You Really Love Live Music
Who doesn’t? And of course some of the best musicians in the world come out to perform in the summer. The World Health Association states that a billion teens are at risk for hearing loss from music whether it is coming from ear-buds, a parade or a favorite band playing on stage.
Any person exposed to loud music faces the same possible consequence, but time is a factor when it comes to live music. A sound at 100 decibels, which is typical level for live shows, becomes dangerous after just 15 minutes. It’s safe to say; most people attend concerts for longer than that!
Then There are the People
The most underestimated danger for hearing damage is crowd noise. When the crowd is into the celebration everybody is talking and yelling loudly. The American Speech-Language-Hearing Association says that at sporting events the crowd volume is 80 to 90 dB. Unfortunately, it will probably be higher and more consistent at a parade or celebration.
Mix Celebratory Fun with a Little Common Sense
What can you do to take care of your ears? It’s a lot more common sense than you might think. Try to determine what the hearing risk is before the event:
- Will there be loud music?
- Large crowds?
What precautions you take depends on how loud you think the celebration will be. It is important to wear hearing protection if you are going to be around loud music, crowds, or fireworks. With something simple like foam earplugs, you can still hear what’s going on, but at a much safer level.
If there is a fireworks show, take the family back to a safe distance. The nature of fireworks means you can enjoy them without being in the front row. Plan on watching from at least a block or two away. There will be fewer people back there, too, so you’ll be able to enjoy the show more comfortably.
The Sumer Season has Other Risks Besides Hearing Damage
Noise is only one of several concerns. Hot sun, not enough water, excessive drinking, and fatigue also can be a concern.
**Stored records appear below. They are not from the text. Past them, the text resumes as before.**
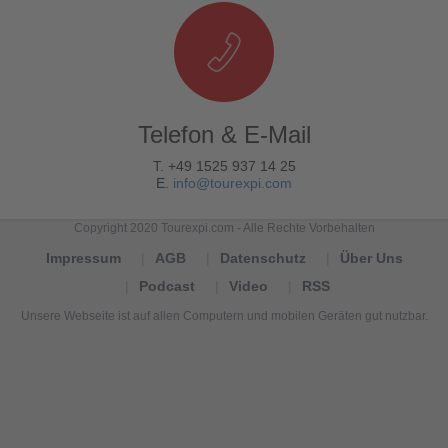
Telefon & E-Mail
T. +49 1525 937 14 25
E.
info@tourexpi.com
Copyright 2020 Tourexpi.com - Alle Rechte Vorbehalten
Impressum
AGB
Datenschutz
Über Uns
Podcast
Video
RSS
Unsere Webseite ist auf allen Computern und mobilen Geräten gut nutzbar.
Tourexpi,
turizm
haberleri,
Reisebüros,
tourism
news,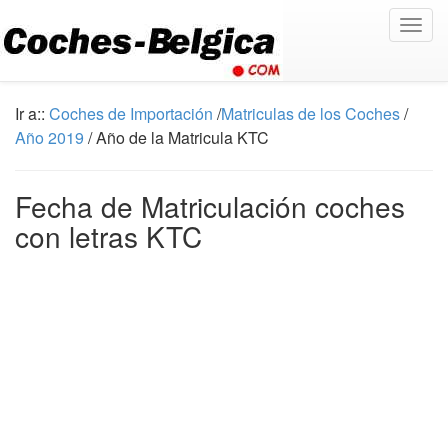
Togg
navig
Ir a::
Coches de Importación
/
Matriculas de los Coches
/
Año 2019
/ Año de la Matricula KTC
Fecha de Matriculación coches
con letras KTC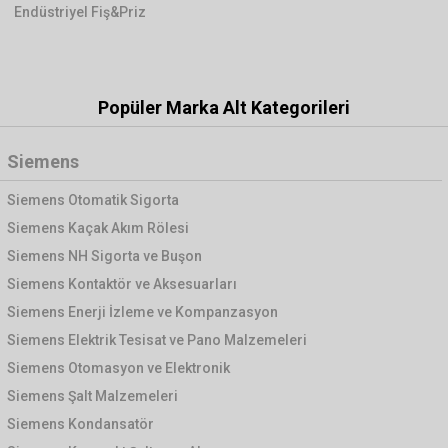
Endüstriyel Fiş&Priz
Popüler Marka Alt Kategorileri
Siemens
Siemens Otomatik Sigorta
Siemens Kaçak Akım Rölesi
Siemens NH Sigorta ve Buşon
Siemens Kontaktör ve Aksesuarları
Siemens Enerji İzleme ve Kompanzasyon
Siemens Elektrik Tesisat ve Pano Malzemeleri
Siemens Otomasyon ve Elektronik
Siemens Şalt Malzemeleri
Siemens Kondansatör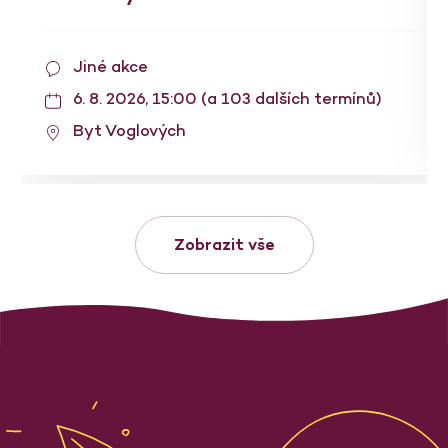
Jiné akce
6. 8. 2026, 15:00 (a 103 dalších termínů)
Byt Voglových
Zobrazit vše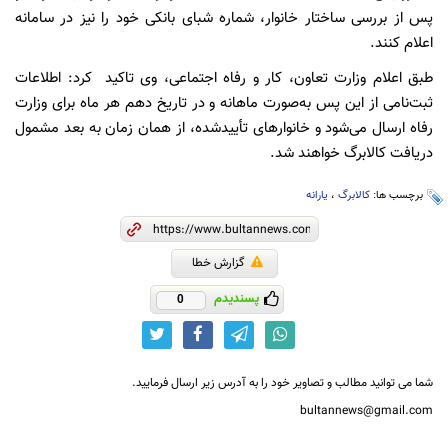
پس از بررسی ساختار خانوار، شماره شبای بانکی خود را نیز در سامانه
اعلام کنند.
طبق اعلام وزارت تعاون، کار و رفاه اجتماعی، وی تاکید کرد: اطلاعات
ثبت‌نامی از این پس به‌صورت ماهانه و در تاریخ دهم هر ماه برای وزارت
رفاه ارسال می‌شود و خانوارهای تأییدشده، از همان زمان به بعد مشمول
دریافت کالابرگ خواهند شد.
برچسب ها:
کالابرگ
،
یارانه
گزارش خطا
پسندیدم
0
شما می توانید مطالب و تصاویر خود را به آدرس زیر ارسال فرمایید.
bultannews@gmail.com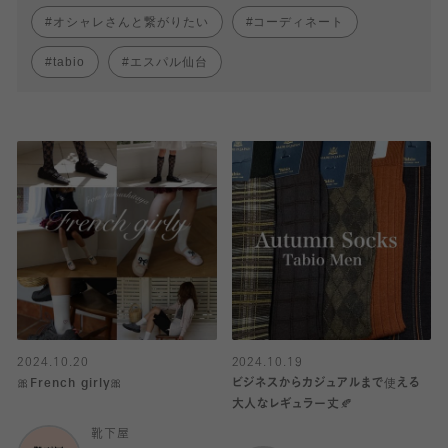
オシャレさんと繋がりたい
コーディネート
tabio
エスパル仙台
2024.10.20
2024.10.19
🎀French girly🎀
ビジネスからカジュアルまで使える
大人なレギュラー丈🍂
靴下屋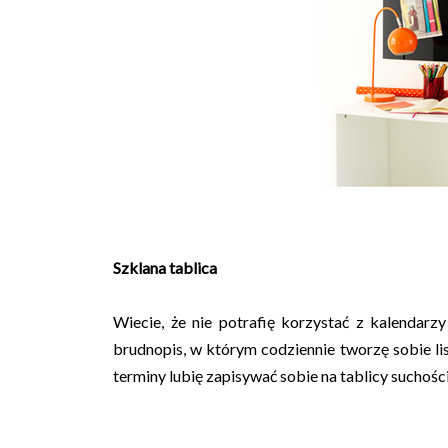
Szklana tablica
Wiecie, że nie potrafię korzystać z kalendar
brudnopis, w którym codziennie tworzę sobie li
terminy lubię zapisywać sobie na tablicy suchości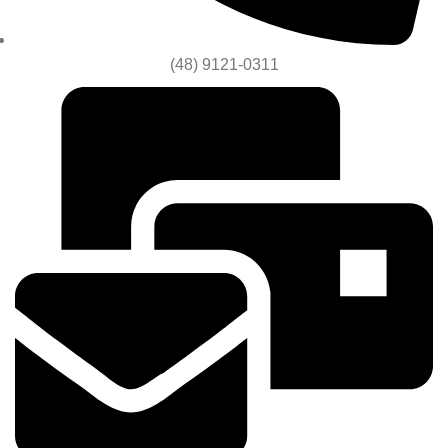
(48) 9121-0311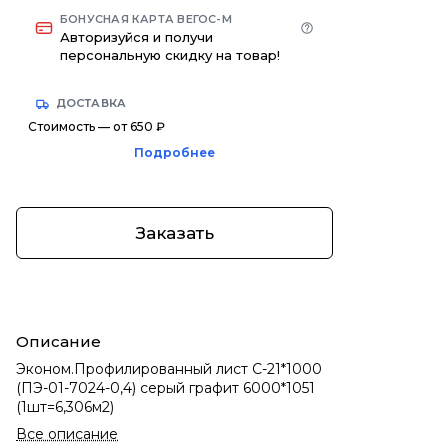
БОНУСНАЯ КАРТА ВЕГОС-М
Авторизуйся и получи
персональную скидку на товар!
ДОСТАВКА
Стоимость — от 650 ₽
Подробнее
Заказать
Описание
Эконом.Профилированный лист С-21*1000
(ПЭ-01-7024-0,4) серый графит 6000*1051
(1шт=6,306м2)
Все описание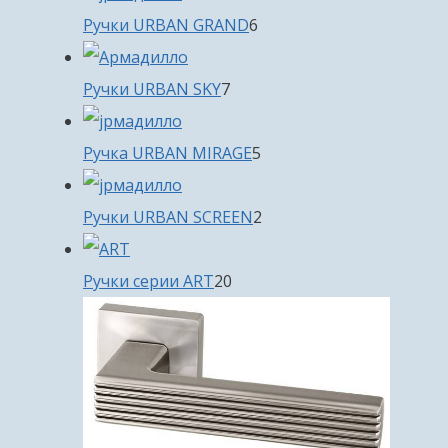
6
Ручки URBAN GRAND
6
товаров
7
Ручки URBAN SKY
7
товаров
5
Ручка URBAN MIRAGE
5
товаров
2
Ручки URBAN SCREEN
2
товара
20
Ручки серии ART
20
товаров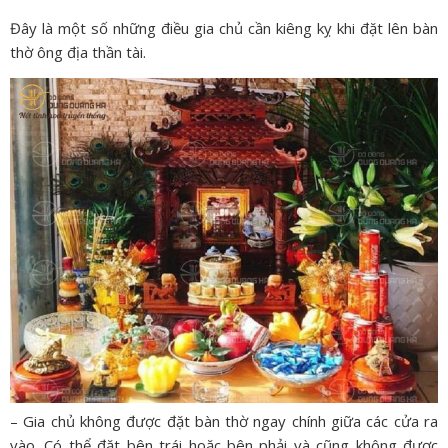
Đây là một số những điều gia chủ cần kiêng kỵ khi đặt lên bàn
thờ ông địa thần tài.
– Gia chủ không được đặt bàn thờ ngay chính giữa các cửa ra
vào. Có thể đặt bên trái hoặc bên phải và cũng không được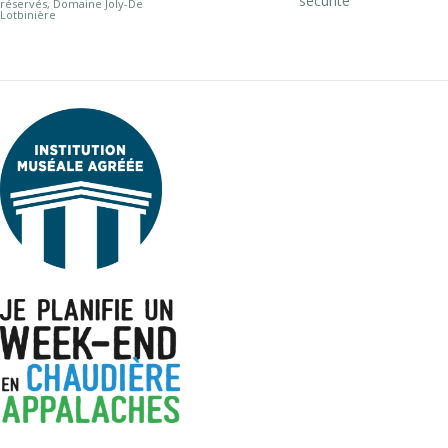
sécurité
réservés, Domaine Joly-De
Lotbinière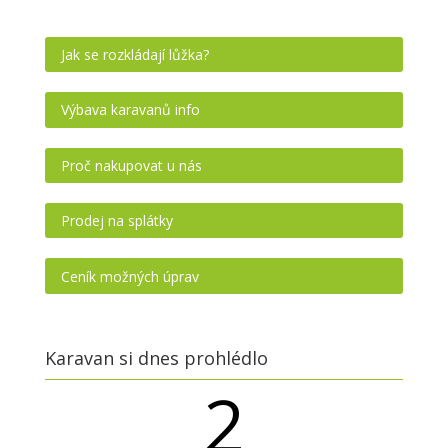
Jak se rozkládají lůžka?
Výbava karavanů info
Proč nakupovat u nás
Prodej na splátky
Ceník možných úprav
Karavan si dnes prohlédlo
2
These things can make hearing loss or tinnitus worse.
Try not to overdo it. Don’t go to the celebration too early if it’s going to be a late night. Bring lots of water with you to prevent dehydration and if you are drinking alcohol, do it in moderation. Getting out of the heat for short periods is essential. Where is the nearest shade? Is there an air-conditioned building nearby?
Don’t expose yourself to permanent hearing damage for a once a year celebration. Enjoy the holiday but be sure to protect your ears also. If you are worried that you may have already suffered hearing damage it is important to schedule an appointment with a hearing care specialist.